ACTIVITY 1 ▸ Repeat the Phillips 66 passage word for word, covering everything from "While ConocoPhillips (NYSE:COP)" down to "the stock price.".
ACTIVITY 2 ▸ Pick up the Phillips 66 passage after its final sentence and write the next part.

While ConocoPhillips (NYSE:COP) decided to be rid of its downstream refining and marketing, midstream, and chemicals assets by spinning them off into Phillips 66 (NYSE:PSX), the better to concentrate on its upstream exploration and production activities, investors may find that they don't necessarily want to shy away from Phillips 66.
Besides offering the prospect of dividend payments and appreciation through management's growth strategies and share buyback plans, the spun off company has been added to the S&P 500 index. Stocks added to the index have benefited due to higher demand from index-based investors and portfolio managers whose portfolios include the stocks that make up the index. The effect starts when the stock is added to the S&P 500 and tends to last even afterward, giving a boost to the stock price.
Phillips 66 is also likely to benefit from management's plans to grow more in the midstream and chemicals divisions while reducing the current refining and marketing focus of the company. The company's refining and marketing business segment refines crude oil into petroleum products and also markets petroleum products. This segment, with its approximately 15,000 miles of pipeline and 15 refineries, generated a 12% return on capital employed for PSX in 2011.

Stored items
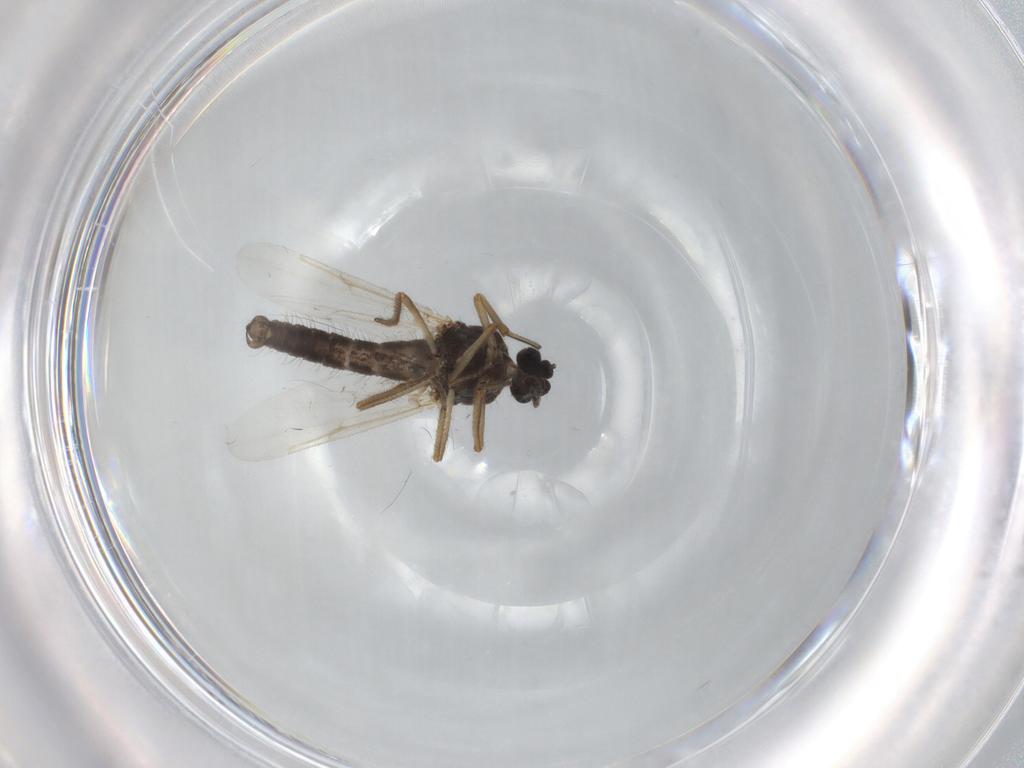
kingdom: Animalia
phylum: Arthropoda
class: Insecta
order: Diptera
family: Ceratopogonidae
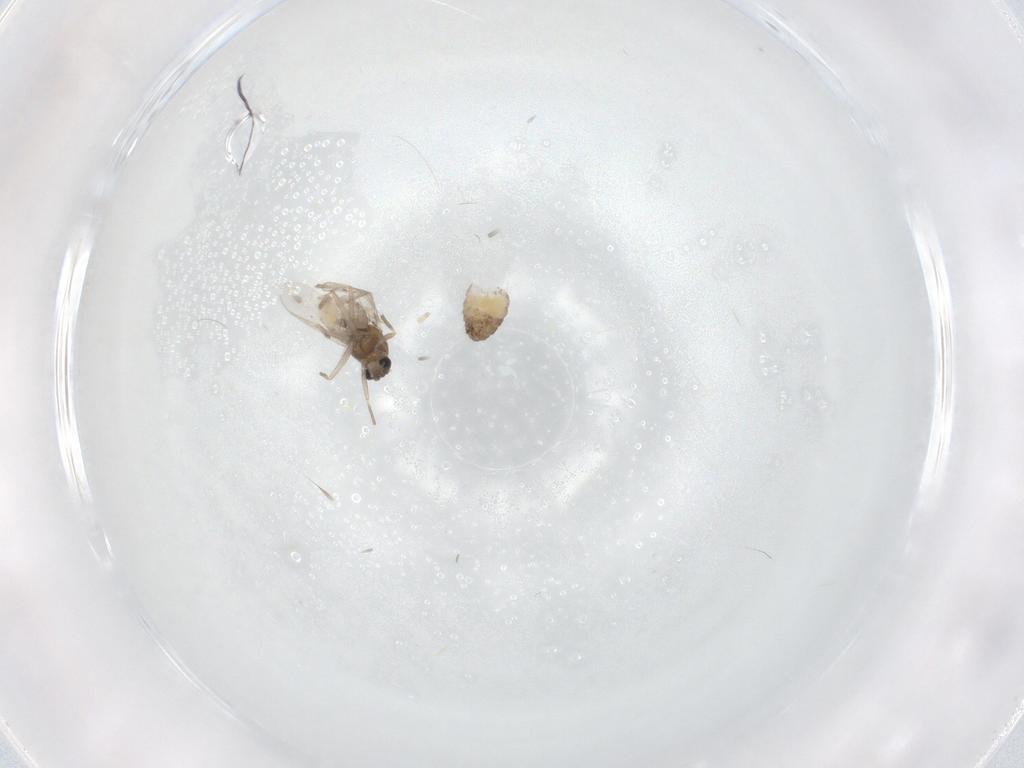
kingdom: Animalia
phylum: Arthropoda
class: Insecta
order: Diptera
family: Chironomidae
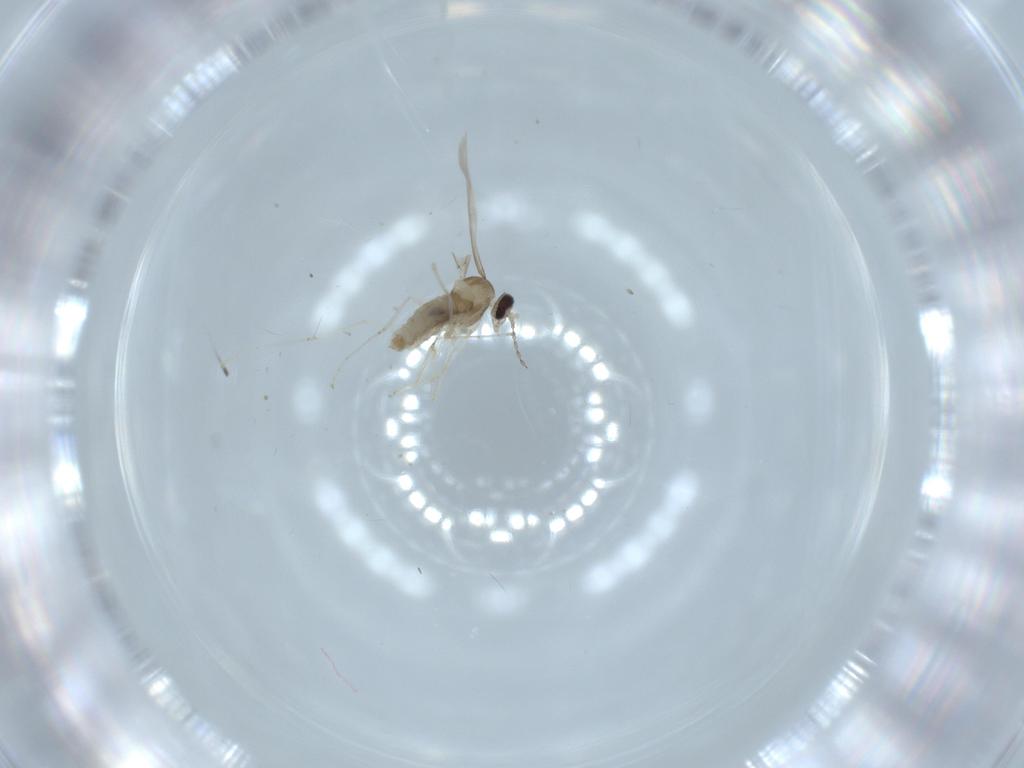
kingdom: Animalia
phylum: Arthropoda
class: Insecta
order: Diptera
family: Cecidomyiidae
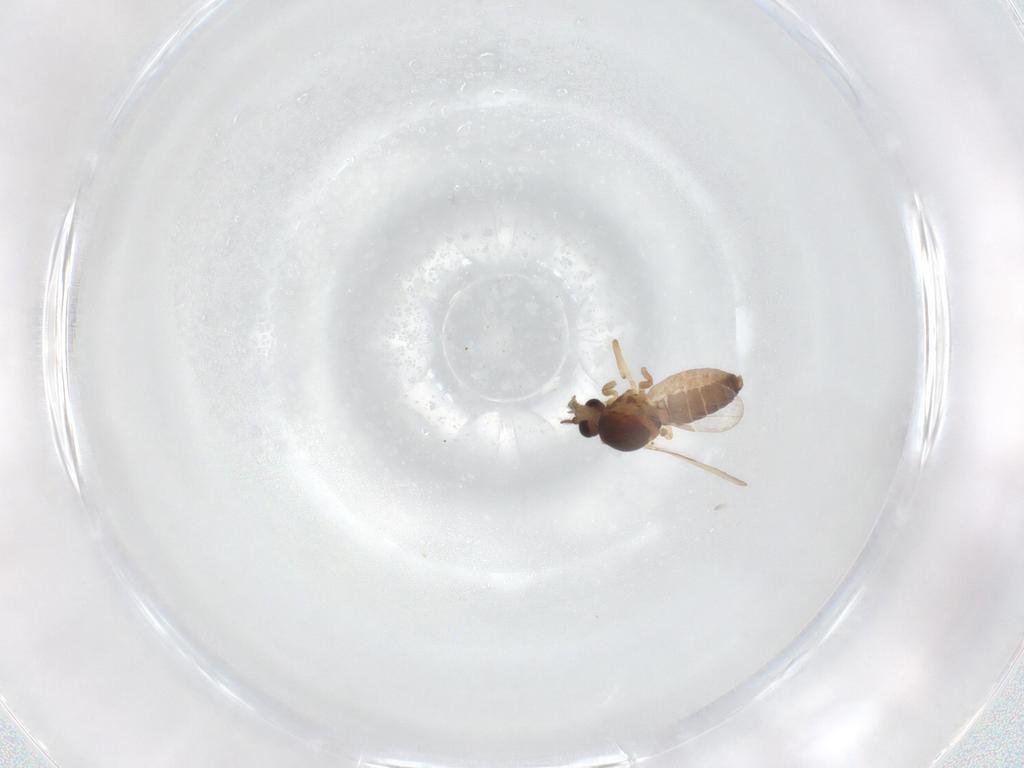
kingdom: Animalia
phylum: Arthropoda
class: Insecta
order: Diptera
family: Ceratopogonidae
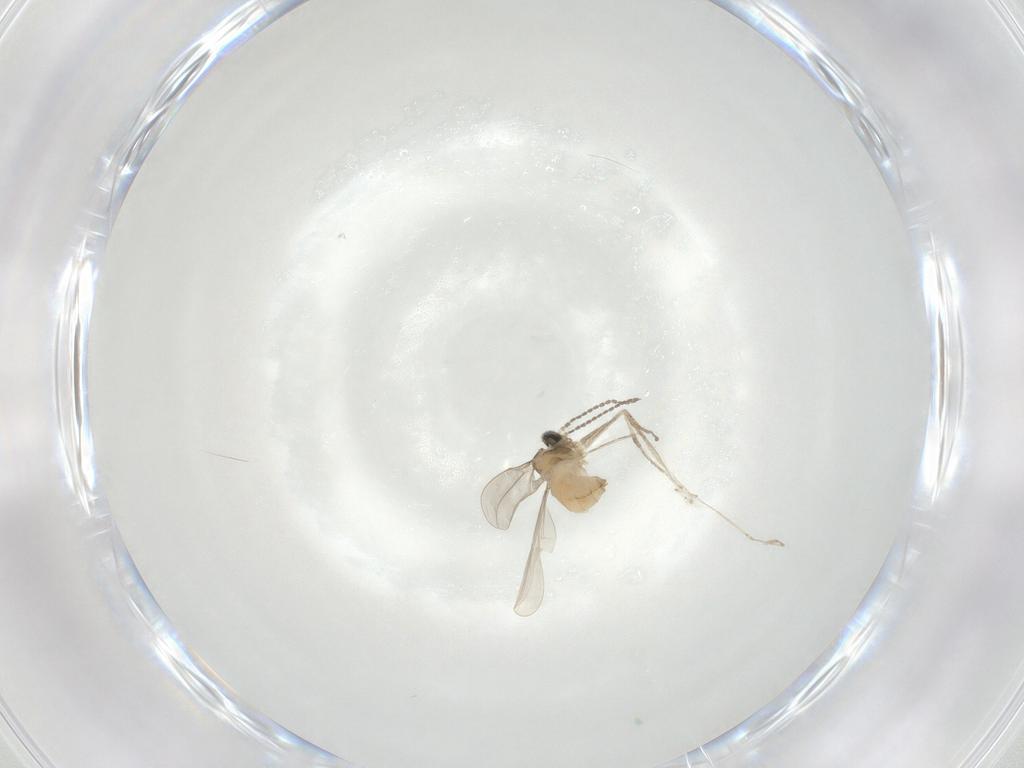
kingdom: Animalia
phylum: Arthropoda
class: Insecta
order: Diptera
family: Cecidomyiidae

REPLY 1 ▸
While ConocoPhillips (NYSE:COP) decided to be rid of its downstream refining and marketing, midstream, and chemicals assets by spinning them off into Phillips 66 (NYSE:PSX), the better to concentrate on its upstream exploration and production activities, investors may find that they don't necessarily want to shy away from Phillips 66.
Besides offering the prospect of dividend payments and appreciation through management's growth strategies and share buyback plans, the spun off company has been added to the S&P 500 index. Stocks added to the index have benefited due to higher demand from index-based investors and portfolio managers whose portfolios include the stocks that make up the index. The effect starts when the stock is added to the S&P 500 and tends to last even afterward, giving a boost to the stock price.

REPLY 2 ▸
In comparison, the company's midstream unit produced a 30% ROCE in 2011. PSX's midstream interests are largely in the form of a 50% interest in DCP Midstream, a joint venture with Spectra Energy (NYSE:SE). The midstream business segment gathers natural gas through its pipeline systems and processes the gas to obtain natural gas liquids and residue. It fractionates natural gas liquids into their components, such as ethane and butane, and sells them for various uses, including for use as input material in the chemical industry and for use as fuel. PSX sees opportunities to expand its midstream operations and has about $4 billion of projects in progress, including pipeline projects in Texas, besides seeing opportunities for another $2 billion of projects.
The chemicals segment, which turned in a 28% ROCE for 2011, is made up of PSX's 50% interest in Chevron Phillips Chemical Company, a joint venture with Chevron U.S.A. (NYSE:CVX). This unit uses natural gas liquids and other inputs to produce petrochemicals that it sells for use as input in the production of plastics and chemicals.
Chevron Phillips is engaged in a project to build what it describes as "the world's largest on-purpose 1-hexene plant" in Baytown, Texas, that will produce as much as 250,000 metric tonnes a year of 1-hexene, a material that goes into the production of polyethylene. In addition, Chevron Phillips has other ongoing projects for two Texas polyethylene facilities (with an annual capacity of 500,000 metric tonnes each) and an ethane cracker facility in the Gulf Coast.
While PSX's refining and marketing segment takes up the majority of its capital employed, at 84% as of 2011, management's plan is to gradually redeploy capital into the midstream and chemicals segments so that these higher-return segments account for 50% of its capital employed in the long term. Also, PSX sees scope for growth through exports and through various ventures in the Middle East, such as a chemicals plant in Saudi Arabia.
While there is growth potential if the company successfully moves its capital employed to higher-returning business segments, the company also faces various risks because of the nature of the industry it operates in. For instance, there are various federal and state environmental reporting laws that PSX has to operate under, such as the Comprehensive Environmental Response, Compensation and Liability Act (CERCLA) at the federal level, and greenhouse gas legislation.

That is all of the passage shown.